The page display visitor from the last hour....but you can raised this value by filling the form and submitting back the script.

Bug fixes :
- Running session with apache rotation logfile .1 not compressed (usually only the current logfile is not compressed).
- Add y-label on selected pages graph.
- Removing null entries in daily pages report.
- FTP documentation have been updated.
- Crash when all agent or referer values are empty/invalid.

NOV
18
3.041
18.11.2008 | 3.041 | Auteur : Domisse

This new developement package is mainly a bug fixes release. The only new feature is a graphic which show the number of hosts by day for each page (when using the highest level of precision). Also a CSV file is available. It allow you to use an external program (let's say Excel) to build nicer graph.
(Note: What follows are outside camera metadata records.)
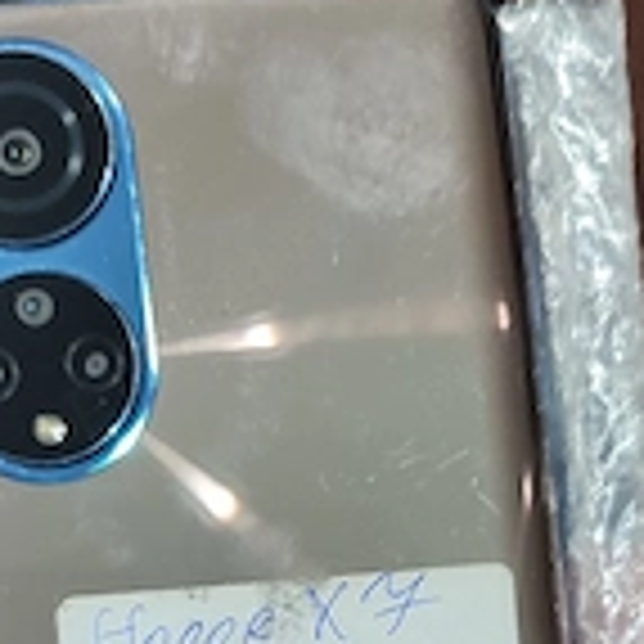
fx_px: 1305
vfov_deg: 25.6
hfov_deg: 27.7
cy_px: 716
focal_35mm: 62
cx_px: 297
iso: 310
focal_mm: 6.04
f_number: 1.9
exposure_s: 1/30
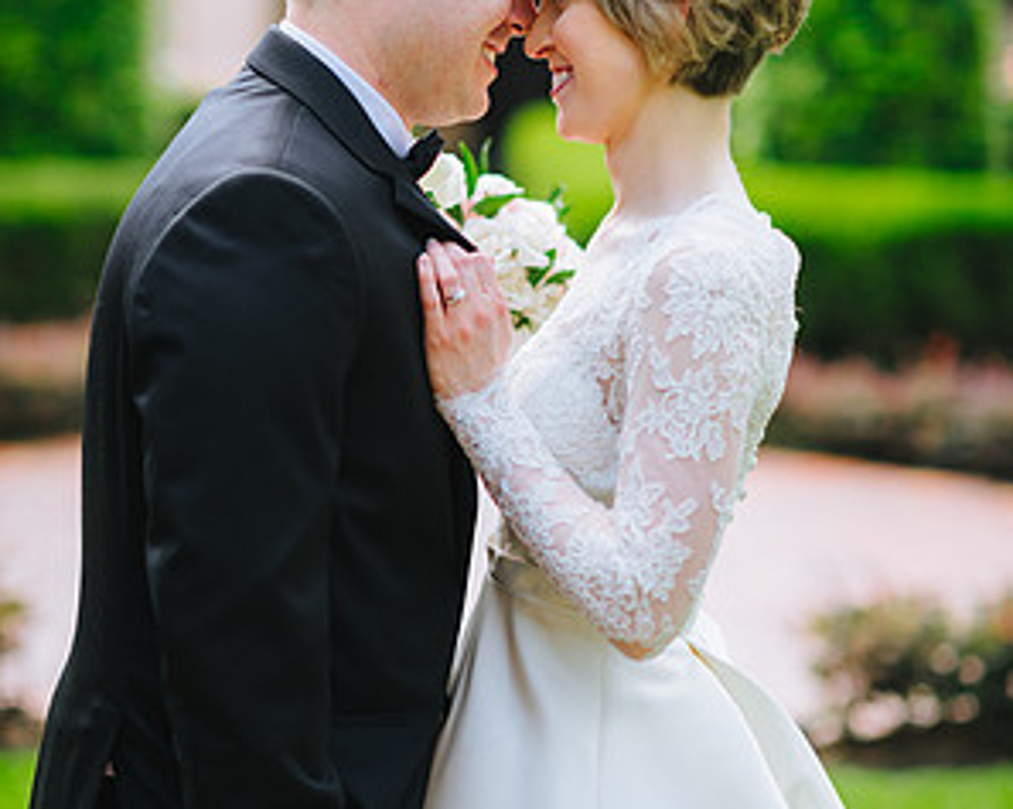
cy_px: 328
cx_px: 508
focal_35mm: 121
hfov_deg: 15.9
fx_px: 3624
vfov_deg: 12.7
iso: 100
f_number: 2
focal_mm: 85
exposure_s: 1/500
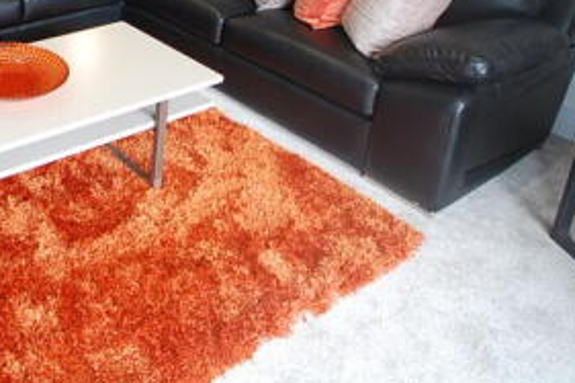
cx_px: -37
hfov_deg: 43.8
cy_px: -59
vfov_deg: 32.3
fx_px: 559
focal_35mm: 35
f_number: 4
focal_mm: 10
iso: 400
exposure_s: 1/30
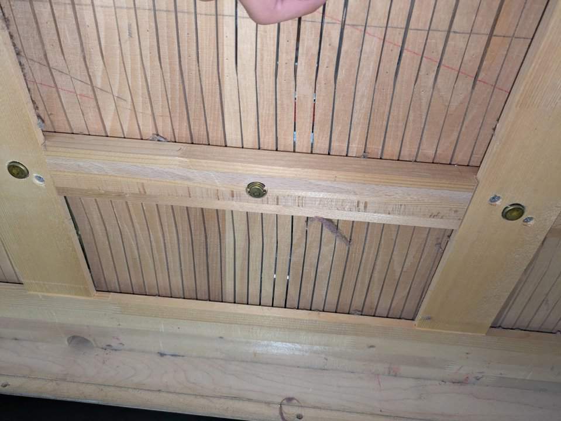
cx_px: 280
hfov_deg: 69.4
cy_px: 210
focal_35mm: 25
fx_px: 405
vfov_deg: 54.9
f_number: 1.89
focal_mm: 5.43
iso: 526
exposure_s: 1/100
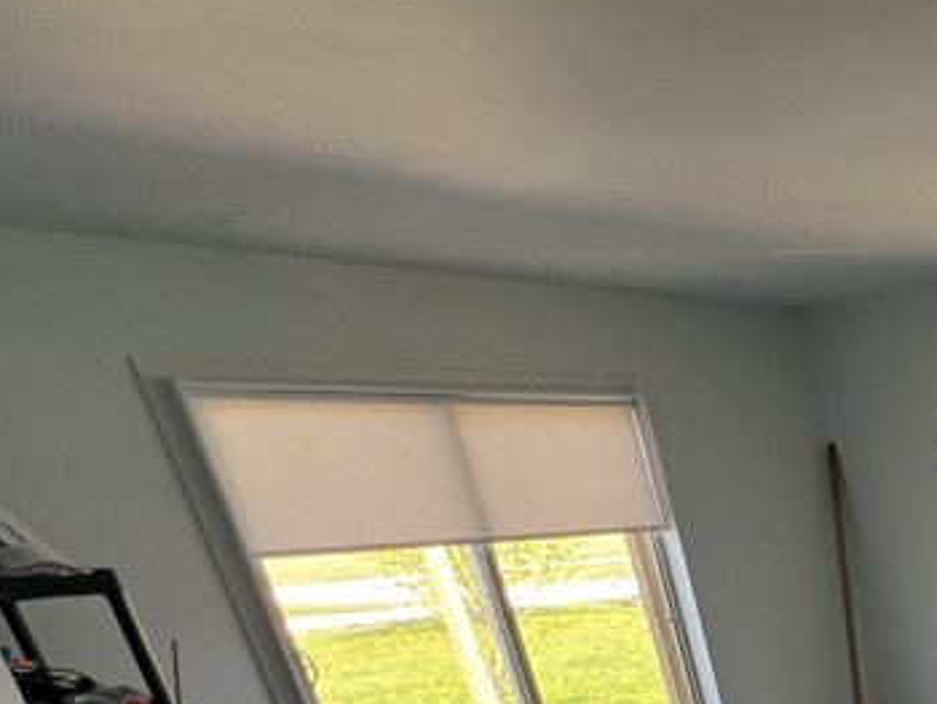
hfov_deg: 34.1
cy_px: 993
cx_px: 1231
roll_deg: +3.4
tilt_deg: -24.9
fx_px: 1029
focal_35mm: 38
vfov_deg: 28.3
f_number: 1.8
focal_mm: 1.57
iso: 64
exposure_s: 1/99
I will soon plot the number of w3perl download since the begiining of the year.

NOV
12
3.04 Bugs
12.11.2008 | 3.04 bugs | Auteur : Domisse

The first reports from 3.04 are coming.

Problem occurs if you are using a secure server (https rather than http) as protocol was hardcoded. A new field is available in the configuration file so you can choose to select a secure or not secure server.

Problems when updating agent stats are still there. I need to rewrite this script.

A killing bug crash the incremental script if page have been found with a space character inside. The extra space were removed and then saved as two strings confusing the incremental script when reloading the saved data.

Updating the CSS menu was really memory hungry. Instead of loading the file in an array, I first rename it, then open it lines by lines to update the CSS menu. It's really faster also ! (unlike in C, Perl is working faster when parsing a file line by line !). Also some parts of the code have been removed to save memory. Thanks to Tom who provide me big daily logfiles (600 Mb daily).

World map show now smaller point, duplicate points are removed to speed up graph building.

NOV
04
New powerpoint
04.11.2008 | PPT | Auteur : Domisse

A new powerpoint is available. The previous one was five year's old and was in french ! I'll try to make some update from times to times.